嘉陵城是宛州的州府,如今也顺理成章的成为了大禹国的京城帝都。此前的嘉陵城单单从外部来看便可以称之为气势磅礴的雄城,能与之相提并论的也不过寥寥几座重城罢了。可是如今的大禹国开国皇帝叶钊可并不因此而满足。作为能够一统四境之地的帝国来讲,京城重地乃国之根本,必须要独一无二。所以这改造扩建就是必然,工程上虽然浩大,但是宛州为天下首富之地,即便刚刚经过战火的洗礼一切还处于百废待兴的状态,依旧不乏有着要讨好这位新皇帝的富商巨贾主动来捐出银帛财物。就这样没有动用国库一分一毫的银子,如今这座如巨龙盘踞般的帝都就这样的呈现在了世人的眼中。原本国都修建完毕本是一件幸事,可谁也没有料到的是,就在工期结束的第二天,皇上突然下旨将所有捐赠银两参与修建京城的富商们统统打入天牢等候发落,所有家产一律收缴,由户部登记造册后没入国库。此消息一经传出举国震惊,成为了街头巷尾议论的一大话题。

“皇上,现在虽然是早春时节,但不知怎么这宛州的天气依旧阴冷,还是把披风穿上吧。“说话的正是如今大禹朝的内监总管雷公公。

“你是在说朕老了吗?你个老东西。“皇上缓缓的转过那略微有些僵硬的身子,伸出右手微微在面前停顿了一下,方才将那绣工精致的披风随意的搭在身后,瞟了一眼那正弯着腰的雷公公笑骂道。如今的圣上叶钊已经不在是那个当初骏马长枪笑立于两军阵前的年轻人了。坚毅的脸庞上早已没有了当年的干练,反而多出了几分犹疑,两鬓已然斑白。就连那眼角眉宇间常有的英气也因为那几条不甚显眼的皱纹而被掩盖了下去。

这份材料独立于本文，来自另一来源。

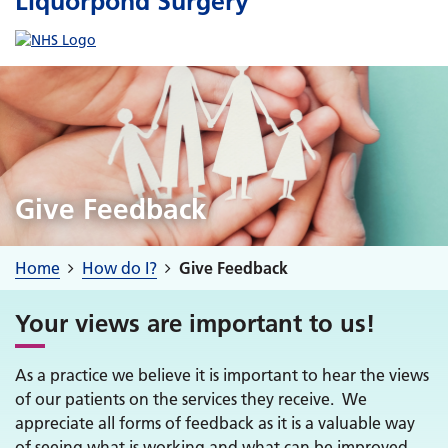
Liquorpond Surgery
Give Feedback
Home
How do I?
Give Feedback
Your views are important to us!
As a practice we believe it is important to hear the views
of our patients on the services they receive. We
appreciate all forms of feedback as it is a valuable way
of seeing what is working and what can be improved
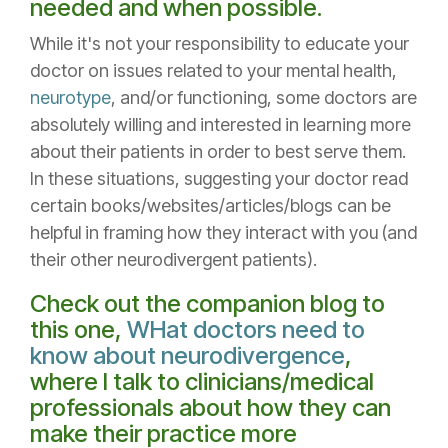
needed and when possible.
While it's not your responsibility to educate your
doctor on issues related to your mental health,
neurotype
, and/or functioning, some doctors are
absolutely willing and interested in learning more
about their patients in order to best serve them.
In these situations, suggesting your doctor read
certain books/websites/articles/blogs can be
helpful in framing how they interact with you (and
their other neurodivergent patients).
Check out the companion blog to
this one,
WHat doctors need to
know about neurodivergence
,
where I talk to clinicians/medical
professionals about how they can
make their practice more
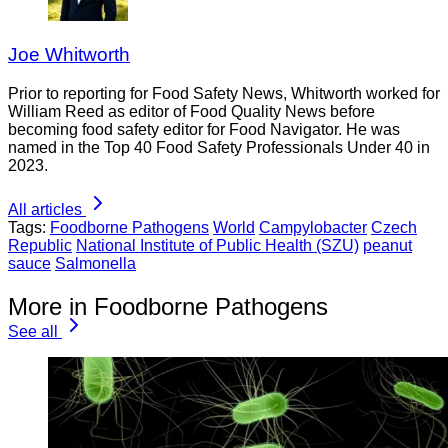
Joe Whitworth
Prior to reporting for Food Safety News, Whitworth worked for
William Reed as editor of Food Quality News before
becoming food safety editor for Food Navigator. He was
named in the Top 40 Food Safety Professionals Under 40 in
2023.
All articles
Tags:
Foodborne Pathogens
World
Campylobacter
Czech
Republic
National Institute of Public Health (SZU)
peanut
sauce
Salmonella
More in Foodborne Pathogens
See all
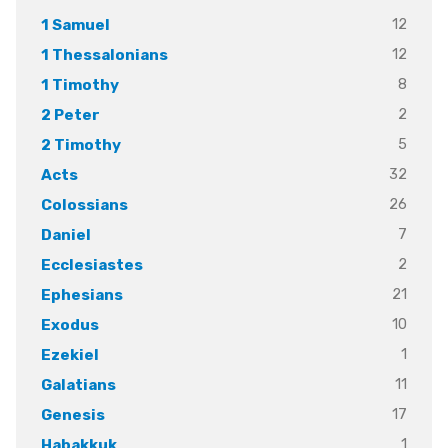
12
1 Samuel
12
1 Thessalonians
8
1 Timothy
2
2 Peter
5
2 Timothy
32
Acts
26
Colossians
7
Daniel
2
Ecclesiastes
21
Ephesians
10
Exodus
1
Ezekiel
11
Galatians
17
Genesis
1
Habakkuk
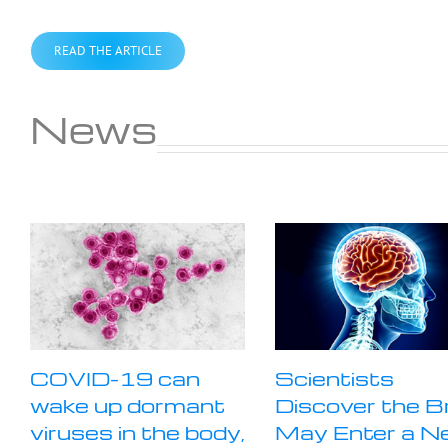
READ THE ARTICLE
News
COVID-19 can
Scientists
wake up dormant
Discover the B
viruses in the body,
May Enter a N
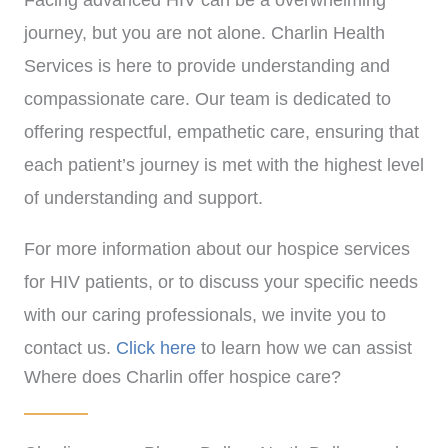
Facing advanced HIV can be a overwhelming
journey, but you are not alone. Charlin Health
Services is here to provide understanding and
compassionate care. Our team is dedicated to
offering respectful, empathetic care, ensuring that
each patient’s journey is met with the highest level
of understanding and support.
For more information about our hospice services
for HIV patients, or to discuss your specific needs
with our caring professionals, we invite you to
contact us.
Click here
to learn how we can assist
Where does Charlin offer hospice care?
you with personalized, compassionate care.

“老奴我......“不知怎么那雷公公微微有些肥胖的身子竟不自觉的的抖了抖,好似皇上那刚才的笑骂并不是开玩笑而是真正的有了一丝不悦。在外人眼中可能看不出其中的细节,但是服侍皇上几十年的他如何不懂。身为皇帝近臣,帝王的每一个细微动作都要了如指掌,否则怎么会享有皇上的荣宠至今。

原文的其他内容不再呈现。